Required action — Turn the items from their start through the line containing "liked how the" into a numbered list, skipping blank lines and leaving out the pictures.

[Data to use]

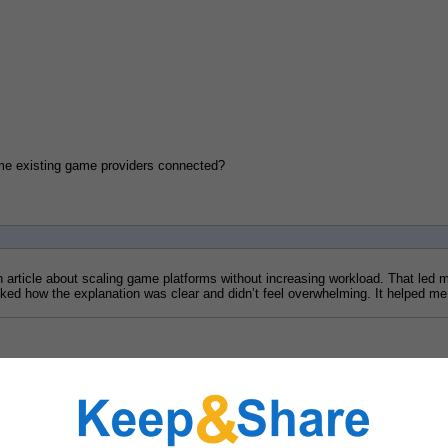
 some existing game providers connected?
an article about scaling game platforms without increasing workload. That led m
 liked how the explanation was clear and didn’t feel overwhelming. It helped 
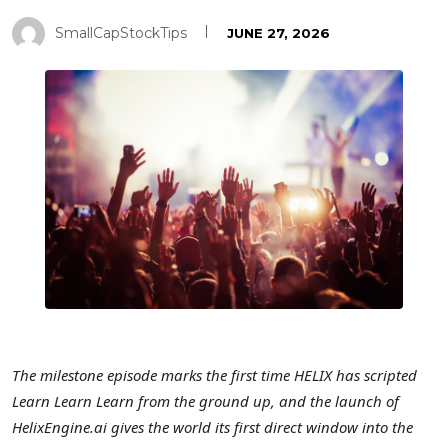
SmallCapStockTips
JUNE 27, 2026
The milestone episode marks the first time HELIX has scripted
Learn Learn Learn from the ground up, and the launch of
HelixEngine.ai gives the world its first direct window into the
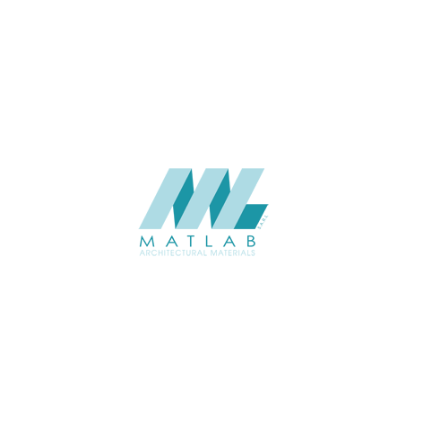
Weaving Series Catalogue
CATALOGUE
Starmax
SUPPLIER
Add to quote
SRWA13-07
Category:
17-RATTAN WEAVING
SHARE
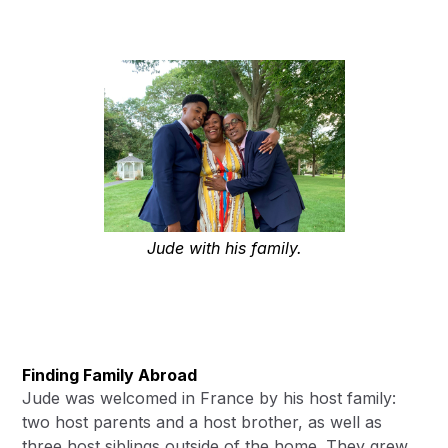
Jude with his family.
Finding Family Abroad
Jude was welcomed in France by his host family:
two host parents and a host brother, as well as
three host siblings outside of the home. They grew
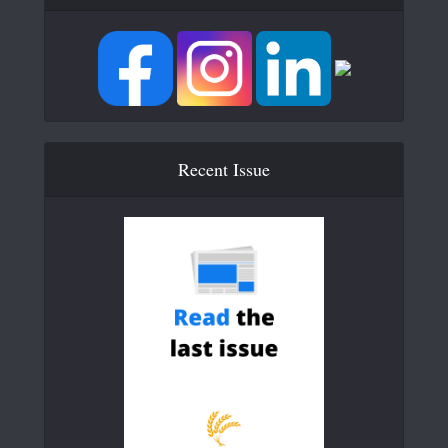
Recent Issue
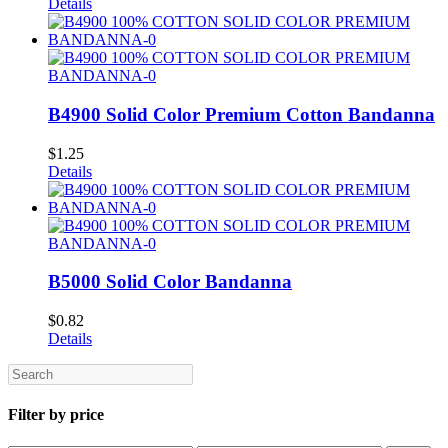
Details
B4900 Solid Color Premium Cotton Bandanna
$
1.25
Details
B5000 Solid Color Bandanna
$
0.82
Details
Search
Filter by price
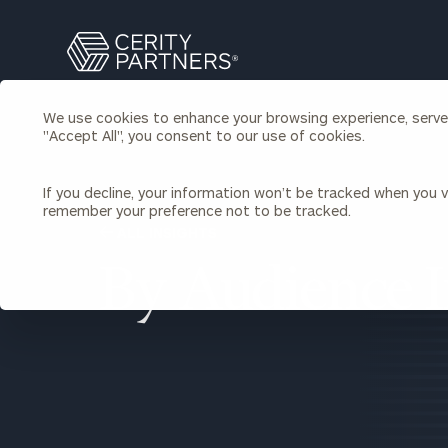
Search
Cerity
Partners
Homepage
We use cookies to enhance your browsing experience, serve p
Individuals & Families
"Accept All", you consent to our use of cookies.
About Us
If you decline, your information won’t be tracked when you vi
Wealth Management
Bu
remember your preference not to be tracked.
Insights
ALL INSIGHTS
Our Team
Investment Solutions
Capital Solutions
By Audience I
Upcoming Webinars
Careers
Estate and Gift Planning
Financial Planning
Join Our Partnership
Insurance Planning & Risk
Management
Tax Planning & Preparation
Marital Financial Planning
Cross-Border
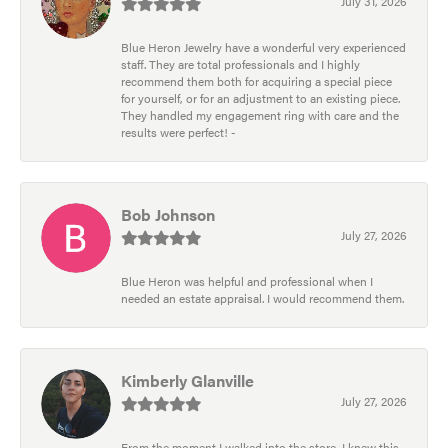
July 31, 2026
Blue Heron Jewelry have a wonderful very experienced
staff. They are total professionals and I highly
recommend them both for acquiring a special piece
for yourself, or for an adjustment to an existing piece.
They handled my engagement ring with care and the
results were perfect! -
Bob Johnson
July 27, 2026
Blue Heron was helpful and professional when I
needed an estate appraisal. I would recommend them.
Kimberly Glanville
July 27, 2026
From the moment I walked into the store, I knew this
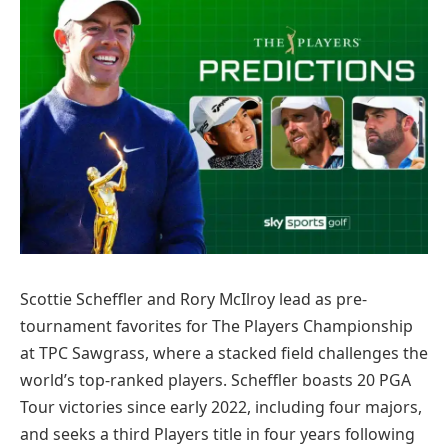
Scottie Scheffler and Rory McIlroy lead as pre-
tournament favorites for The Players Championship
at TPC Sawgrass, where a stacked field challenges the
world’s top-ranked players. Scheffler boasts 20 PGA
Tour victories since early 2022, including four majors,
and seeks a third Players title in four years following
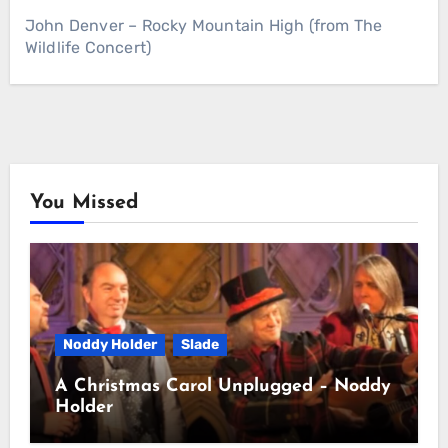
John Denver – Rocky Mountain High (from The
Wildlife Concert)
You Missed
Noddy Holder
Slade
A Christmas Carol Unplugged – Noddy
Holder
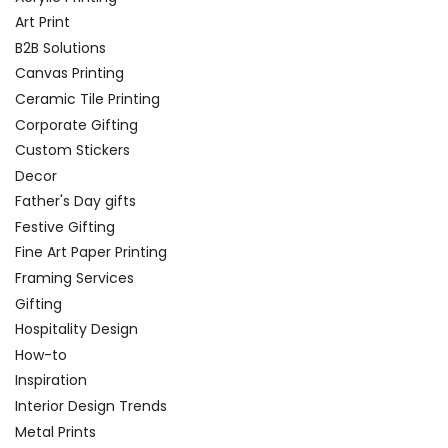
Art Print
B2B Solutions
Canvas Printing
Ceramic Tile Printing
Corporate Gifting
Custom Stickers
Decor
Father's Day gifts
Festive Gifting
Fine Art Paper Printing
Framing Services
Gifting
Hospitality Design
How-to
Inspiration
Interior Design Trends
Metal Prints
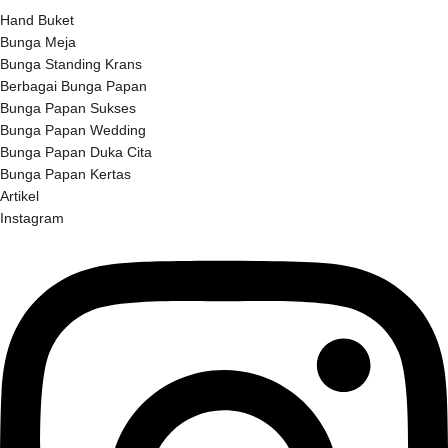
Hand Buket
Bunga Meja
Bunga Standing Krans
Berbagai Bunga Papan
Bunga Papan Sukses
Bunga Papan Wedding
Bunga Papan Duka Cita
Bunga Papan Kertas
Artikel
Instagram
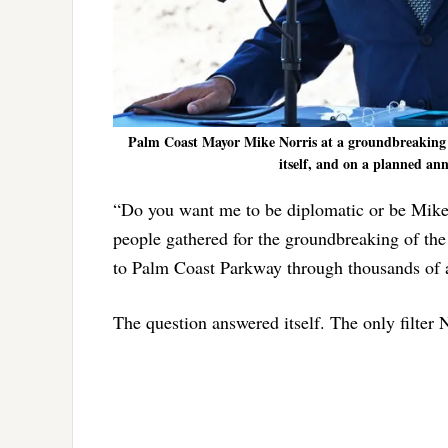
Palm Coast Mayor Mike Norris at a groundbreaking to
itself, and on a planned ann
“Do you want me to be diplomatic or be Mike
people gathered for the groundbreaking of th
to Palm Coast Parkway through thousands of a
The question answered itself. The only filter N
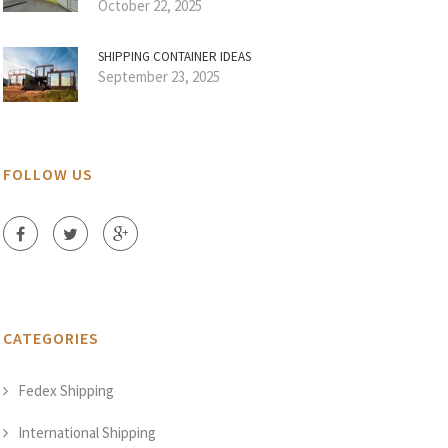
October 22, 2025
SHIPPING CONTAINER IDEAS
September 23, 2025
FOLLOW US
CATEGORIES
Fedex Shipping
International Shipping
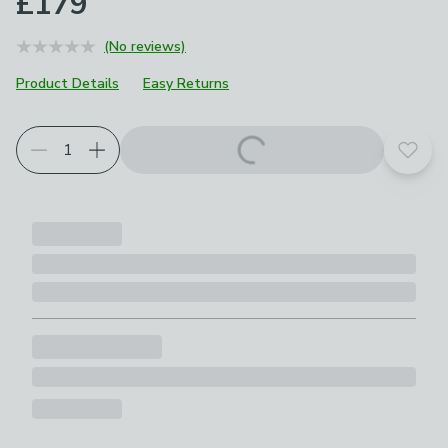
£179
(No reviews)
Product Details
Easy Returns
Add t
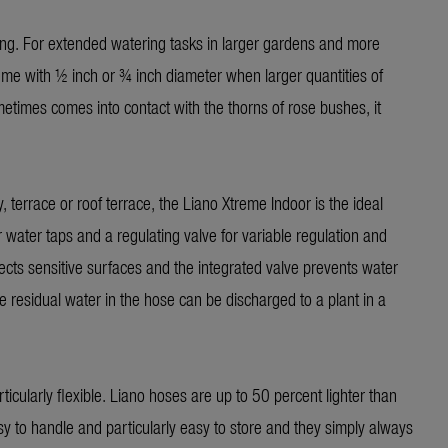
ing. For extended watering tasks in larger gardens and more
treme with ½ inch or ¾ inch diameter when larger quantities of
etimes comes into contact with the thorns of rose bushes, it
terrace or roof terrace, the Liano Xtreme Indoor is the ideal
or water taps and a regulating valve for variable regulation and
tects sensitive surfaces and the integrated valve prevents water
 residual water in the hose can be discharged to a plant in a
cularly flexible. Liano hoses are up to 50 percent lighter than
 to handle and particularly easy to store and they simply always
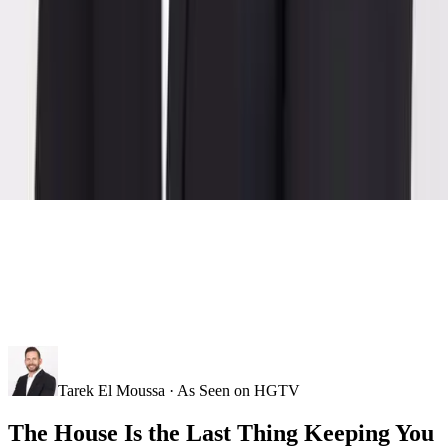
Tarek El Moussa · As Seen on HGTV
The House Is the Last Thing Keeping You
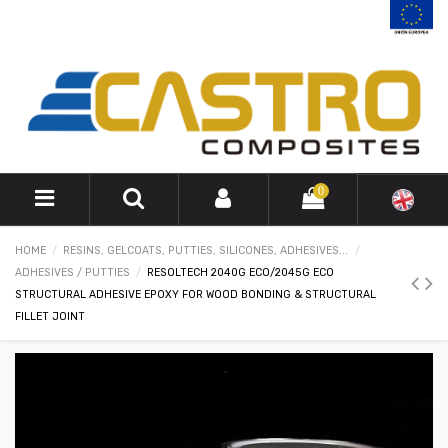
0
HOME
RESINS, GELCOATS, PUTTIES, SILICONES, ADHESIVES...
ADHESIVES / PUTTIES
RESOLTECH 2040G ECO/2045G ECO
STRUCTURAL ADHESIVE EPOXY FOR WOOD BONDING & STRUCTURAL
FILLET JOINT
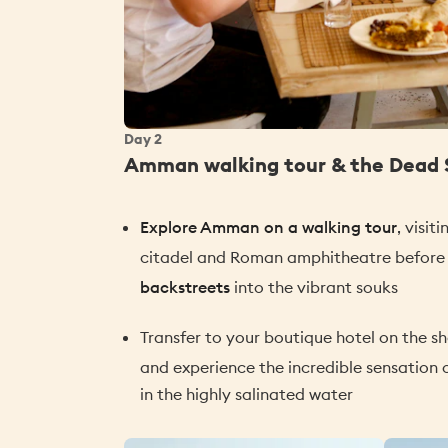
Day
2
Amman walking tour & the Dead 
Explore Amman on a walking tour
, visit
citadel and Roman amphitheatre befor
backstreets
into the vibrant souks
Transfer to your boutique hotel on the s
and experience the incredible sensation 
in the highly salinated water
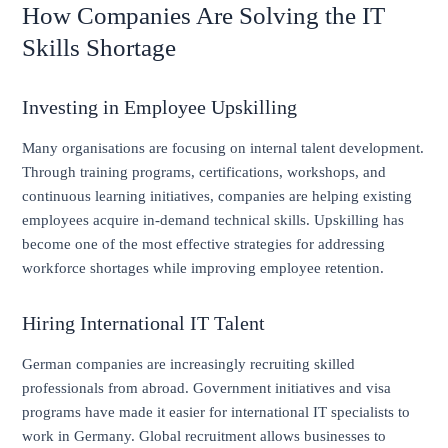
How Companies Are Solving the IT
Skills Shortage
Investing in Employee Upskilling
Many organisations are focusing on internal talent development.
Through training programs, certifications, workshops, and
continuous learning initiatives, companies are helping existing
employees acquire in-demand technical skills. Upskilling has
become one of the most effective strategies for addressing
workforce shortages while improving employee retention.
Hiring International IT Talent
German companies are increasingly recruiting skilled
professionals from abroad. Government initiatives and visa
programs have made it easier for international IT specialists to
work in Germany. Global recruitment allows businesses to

[/Data to use]

Result for this exercise —
1.  some existing game providers connected?
2. an article about scaling game platforms without increasing workload. That led m
3.  liked how the explanation was clear and didn’t feel overwhelming. It helped 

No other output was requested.